Question

Two Earth satellites, A and B, each of mass m, are to be launched into circular orbits about Earth's center. Satellite A is to orbit at an altitude of 6380 km. Satellite B is to orbit at an altitude of 22700 km. The radius of Earth REis 6370 km. (a) What is the ratio of the potential energy of satellite B to that of satellite A, in orbit? (b) What is the ratio of the kinetic energy of satellite B to that of satellite A, in orbit? (c) Which satellite (answer A or B) has the greater total energy if each has a mass of 35.0 kg? (d) By how much?

Answer 1

(a) 0.439

The potential energy of a satellite in orbit is given by

`U=-(GmM)/(R+h)`

where

G is the gravitational constant

m is the mass of the satellite

M is the mass of the Earth

R is the Earth's radius

h is the altitude of the satellite

If we call

`U_A=-(GmM)/(R+h_A)`

the potential energy of satellite A, with

`h_A = 6380 km = 6.38\cdot 10^6 m`

being its altitude, and

`U_B=-(GmM)/(R+h_B)`

the potential energy of satellite B, with

`h_B = 22700 km = 22.7\cdot 10^6 m`

being the altitude of satellite B

and

`R=6370 km = 6.37 \cdot 10^6 m` being the Earth's radius

The ratio between the potential energy of satellite B to that of satellite A will be

`(U_B)/(U_A)=(R+h_A)/(R+h_B)=(6.37\cdot 10^6 m+6.38\cdot 10^6 m)/(6.37\cdot  10^6 m+22.7\cdot 10^6 m)=0.439`

(b) 0.439

The kinetic energy of a satellite in orbit has a similar expression to the potential energy

`K=(1)/(2) (GmM)/(R+h)`

As before, if we call

`K_A=(1)/(2) (GmM)/(R+h_A)`

the kinetic energy of satellite A, with

`h_A = 6380 km = 6.38\cdot 10^6 m`

being its altitude, and

`K_B=(1)/(2) (GmM)/(R+h_B)`

the kinetic energy of satellite B, with

`h_B = 22700 km = 22.7\cdot 10^6 m`

being the altitude of satellite B,

the ratio between the kinetic energy of satellite B to that of satellite A is

`(K_B)/(K_A)=(R+h_A)/(R+h_B)=(6.37\cdot 10^6 m+6.38\cdot 10^6 m)/(6.37\cdot  10^6 m+22.7\cdot 10^6 m)=0.439`

(c) Satellite B

The total energy of each satellite is given by the sum of the potential energy and the kinetic energy:

`E= U+K = -(GMm)/(R+h)+(1)/(2) (GMm)/(R+h)=-(1)/(2)(GMm)/(R+h)`

For satellite A we have:

`E_A = -(1)/(2)(GMm)/(R+h_A)`

While for satellite B we have

`E_B = -(1)/(2)(GMm)/(R+h_B)`

We see that the total energy is inversely proportional to the altitude of the satellite: therefore, the higher the satellite, the smaller the energy. So, satellite A will have the greater total energy (in magnitude), since
`h_A < h_B`; however, the value of the total energy is negative, so actually satellite B will have a greater energy than satellite A.

_Brief 1_
Return the part of the satellite problem from "For satellite A" up to and including "than satellite A.".

_Material shown_
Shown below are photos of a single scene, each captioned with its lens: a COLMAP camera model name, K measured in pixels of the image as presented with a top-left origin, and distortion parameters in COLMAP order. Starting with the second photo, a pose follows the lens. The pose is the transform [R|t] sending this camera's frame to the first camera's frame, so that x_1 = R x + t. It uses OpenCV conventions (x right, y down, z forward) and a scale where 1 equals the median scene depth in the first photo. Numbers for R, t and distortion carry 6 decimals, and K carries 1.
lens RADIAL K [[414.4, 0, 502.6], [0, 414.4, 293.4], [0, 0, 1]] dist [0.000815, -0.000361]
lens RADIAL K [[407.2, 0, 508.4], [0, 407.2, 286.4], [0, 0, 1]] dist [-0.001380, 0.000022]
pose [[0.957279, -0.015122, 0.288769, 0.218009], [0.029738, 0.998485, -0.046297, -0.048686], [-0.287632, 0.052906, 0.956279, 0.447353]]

...

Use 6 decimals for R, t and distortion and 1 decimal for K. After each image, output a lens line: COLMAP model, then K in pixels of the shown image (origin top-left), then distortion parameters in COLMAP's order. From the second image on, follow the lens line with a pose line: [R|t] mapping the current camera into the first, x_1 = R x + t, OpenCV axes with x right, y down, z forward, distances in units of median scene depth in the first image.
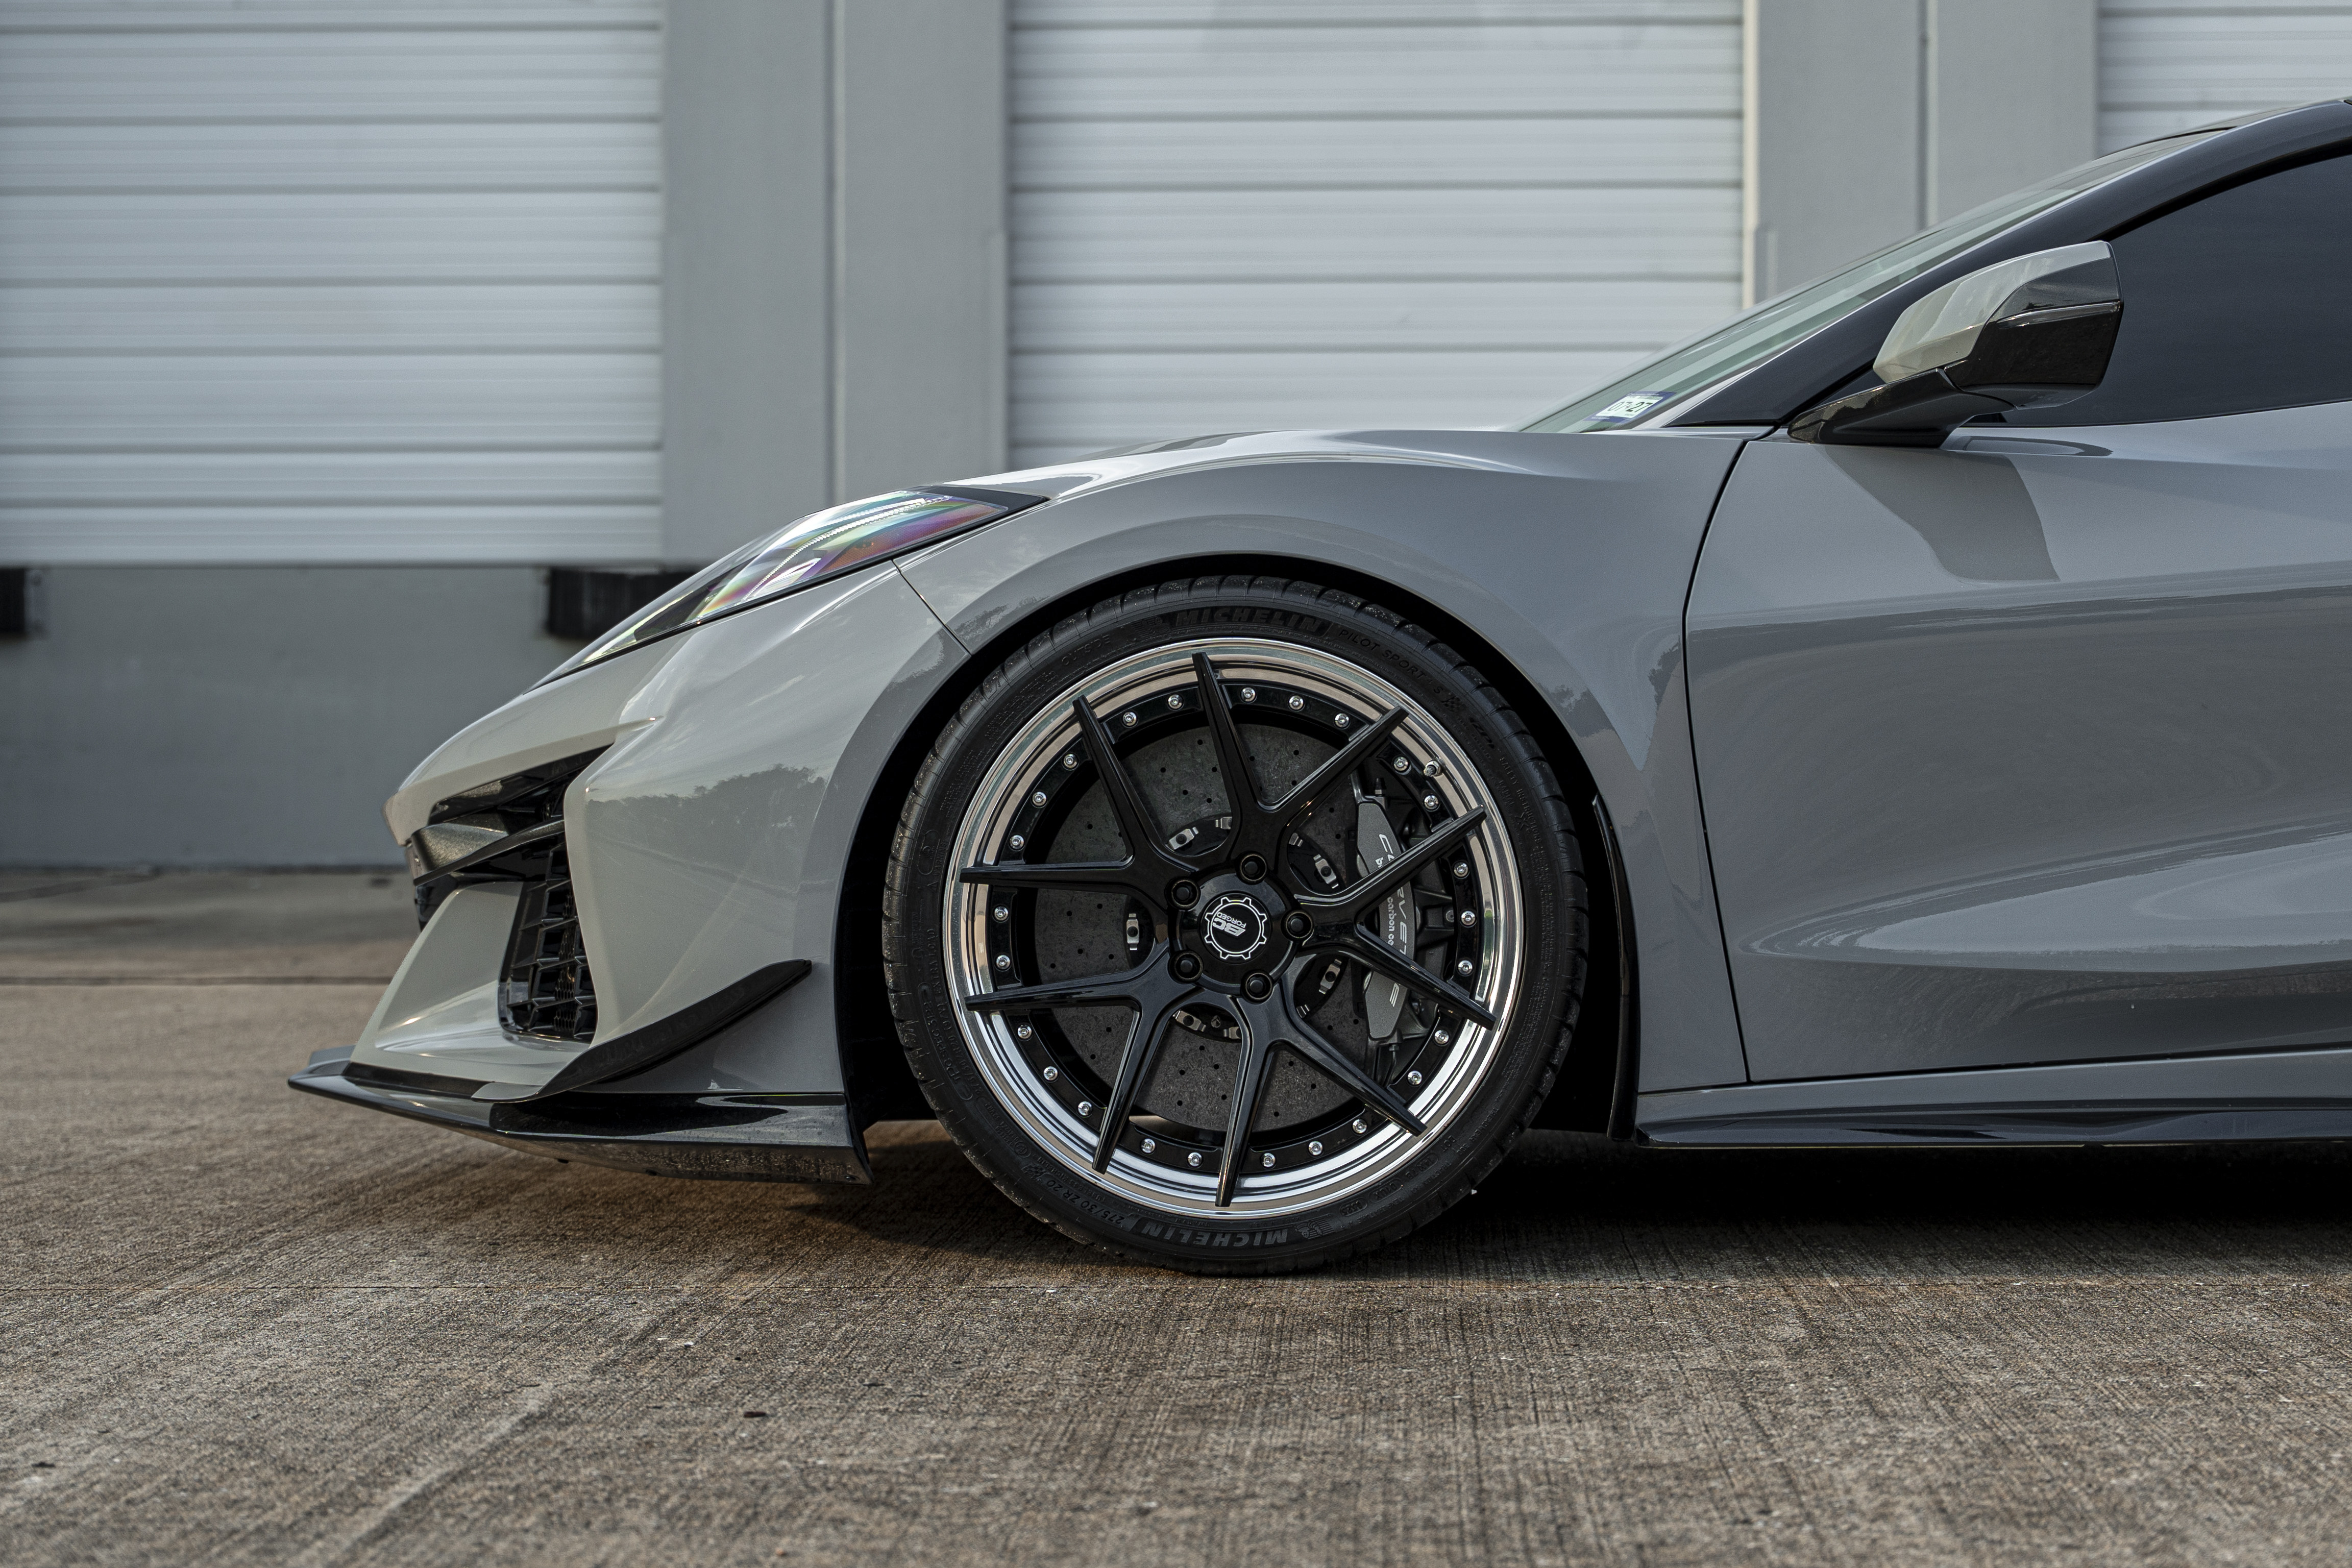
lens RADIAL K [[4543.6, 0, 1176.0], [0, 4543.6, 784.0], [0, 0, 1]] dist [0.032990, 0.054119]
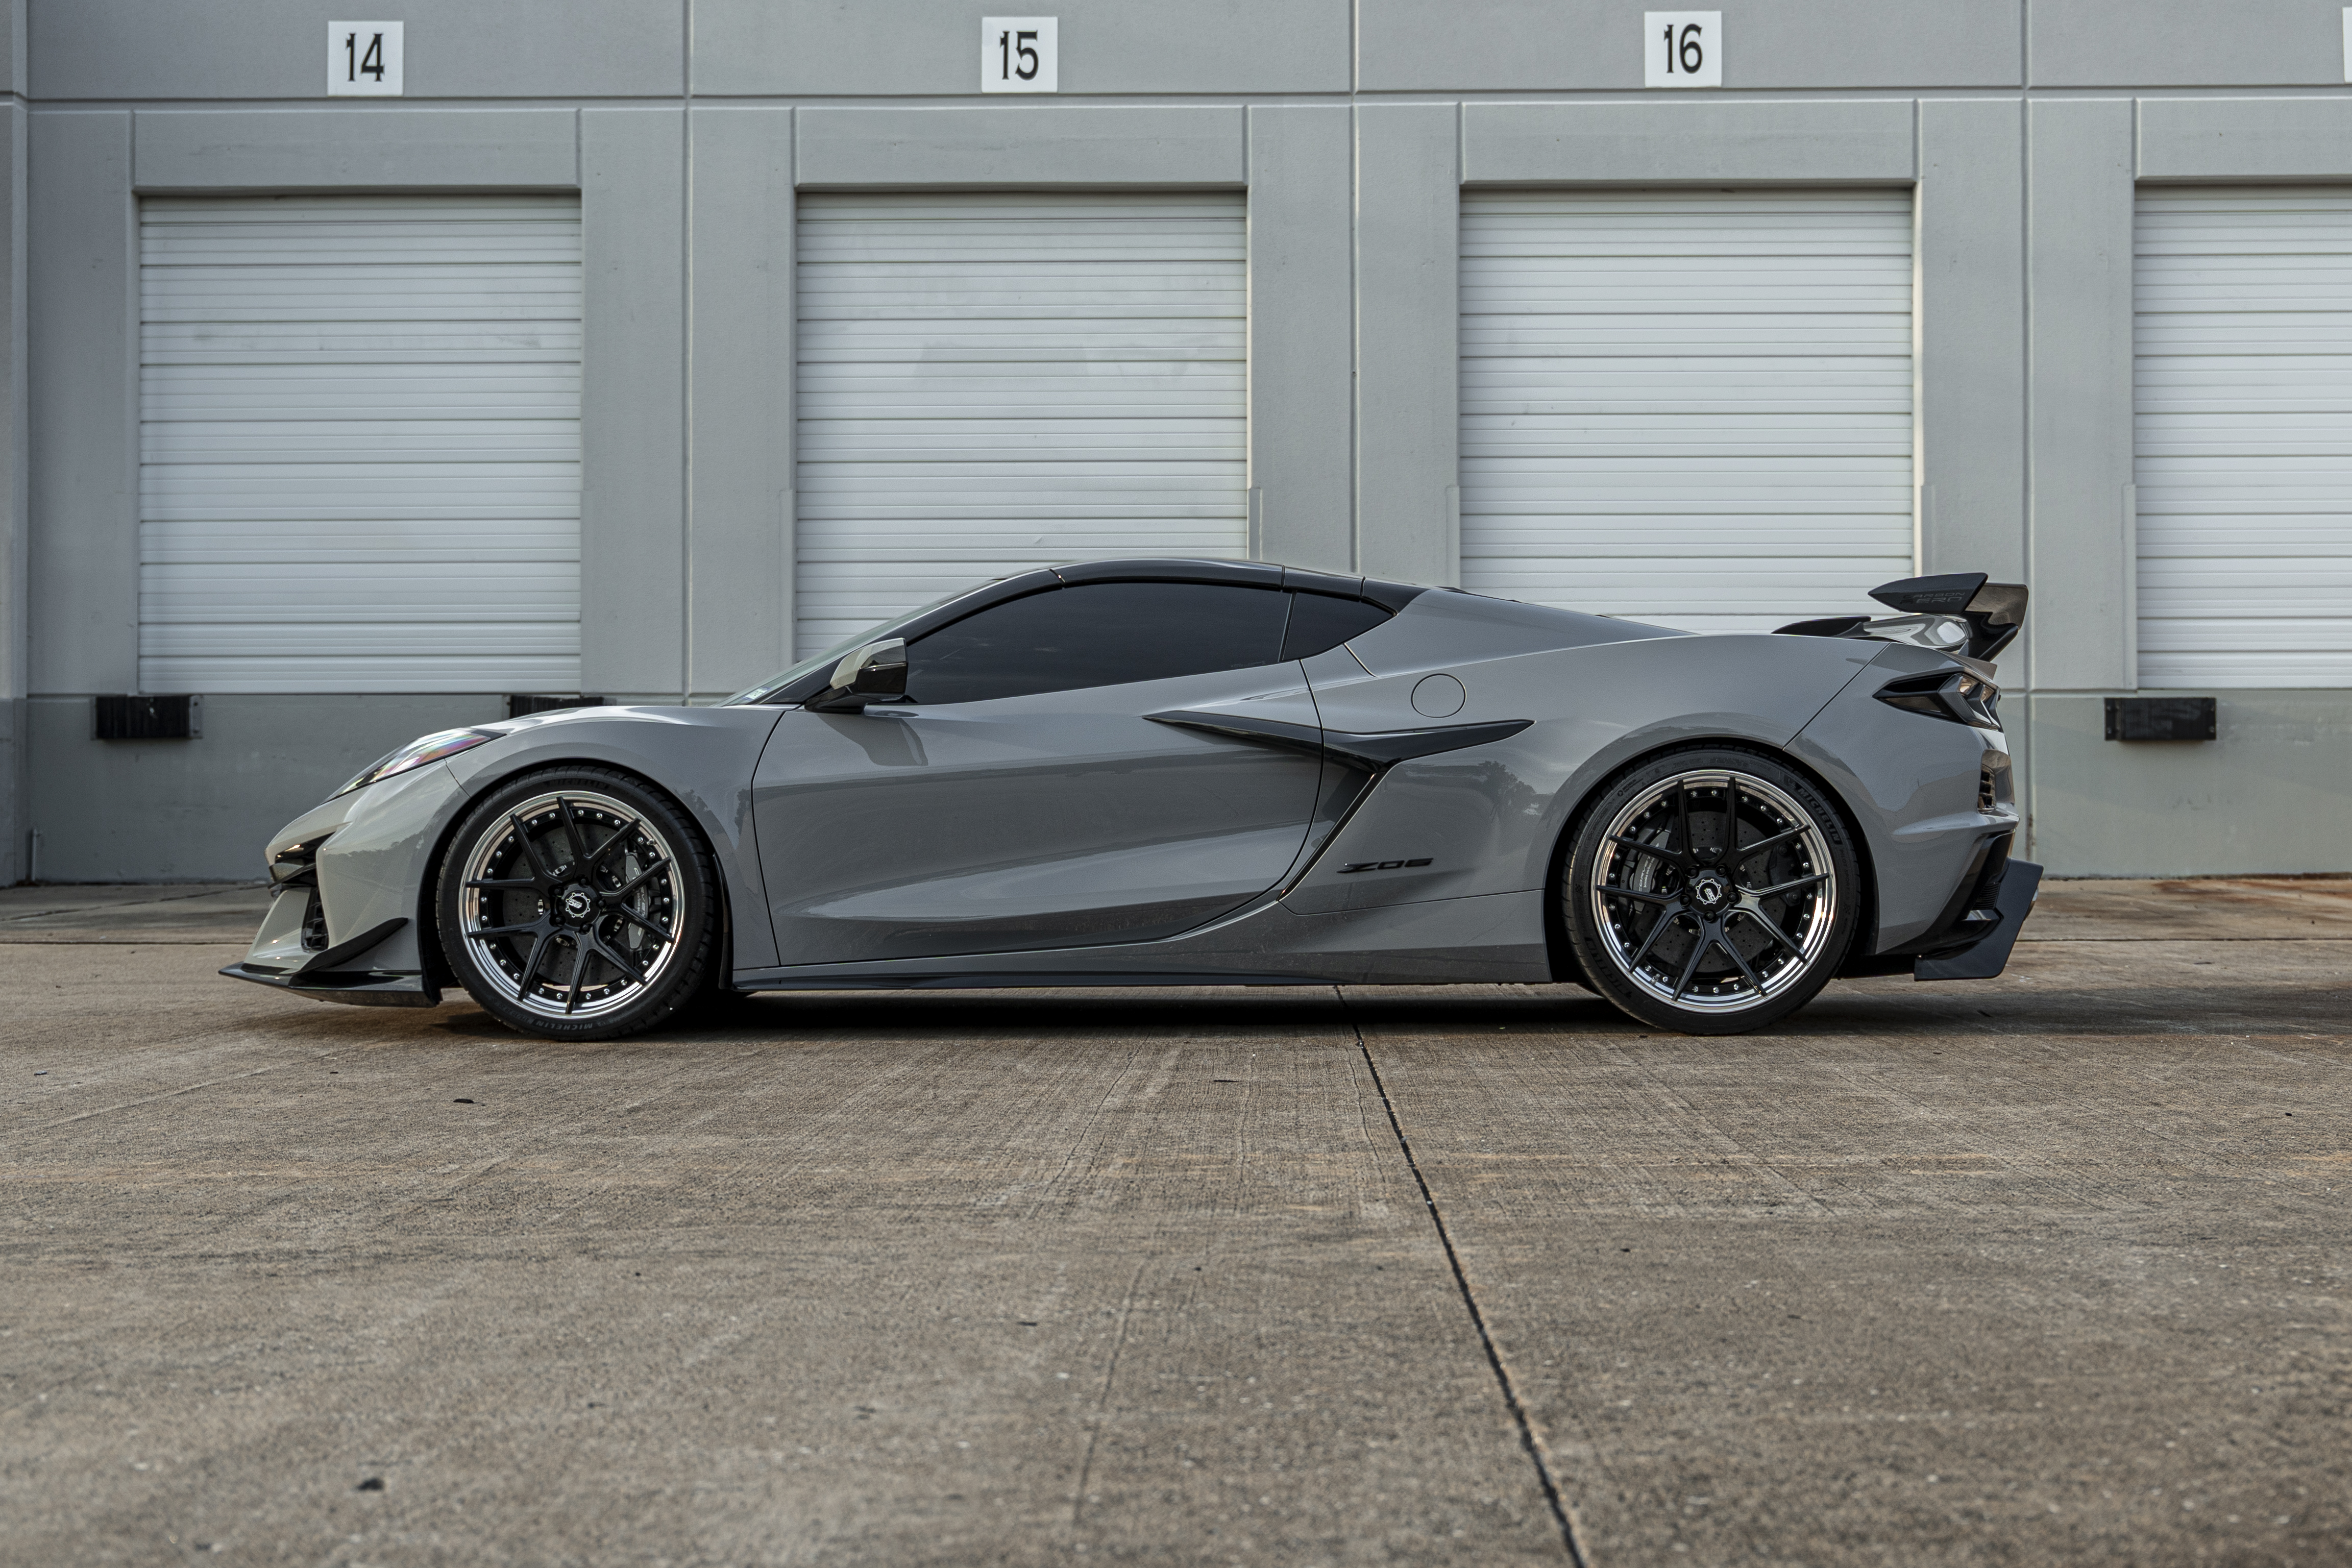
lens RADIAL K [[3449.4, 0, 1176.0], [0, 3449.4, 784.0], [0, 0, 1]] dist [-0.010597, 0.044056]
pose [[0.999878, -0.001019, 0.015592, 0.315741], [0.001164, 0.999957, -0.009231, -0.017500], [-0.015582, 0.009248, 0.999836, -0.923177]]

_Brief 2_
Output the records from the line with "Shown below are" up to and including the line with "dist [-0.001380, 0.000022]" as a two-column CSV with the columns input and output, one row per record. Put the record's text and its answer each in a single quoted field, with line breaks replaced by spaces.

_Final answer 1_
For satellite A we have:

`E_A = -(1)/(2)(GMm)/(R+h_A)`

While for satellite B we have

`E_B = -(1)/(2)(GMm)/(R+h_B)`

We see that the total energy is inversely proportional to the altitude of the satellite: therefore, the higher the satellite, the smaller the energy. So, satellite A will have the greater total energy (in magnitude), since
`h_A < h_B`; however, the value of the total energy is negative, so actually satellite B will have a greater energy than satellite A.

_Final answer 2_
input,output
"Shown below are photos of a single scene, each captioned with its lens: a COLMAP camera model name, K measured in pixels of the image as presented with a top-left origin, and distortion parameters in COLMAP order. Starting with the second photo, a pose follows the lens. The pose is the transform [R|t] sending this camera's frame to the first camera's frame, so that x_1 = R x + t. It uses OpenCV conventions (x right, y down, z forward) and a scale where 1 equals the median scene depth in the first photo. Numbers for R, t and distortion carry 6 decimals, and K carries 1.","lens RADIAL K [[414.4, 0, 502.6], [0, 414.4, 293.4], [0, 0, 1]] dist [0.000815, -0.000361] lens RADIAL K [[407.2, 0, 508.4], [0, 407.2, 286.4], [0, 0, 1]] dist [-0.001380, 0.000022]"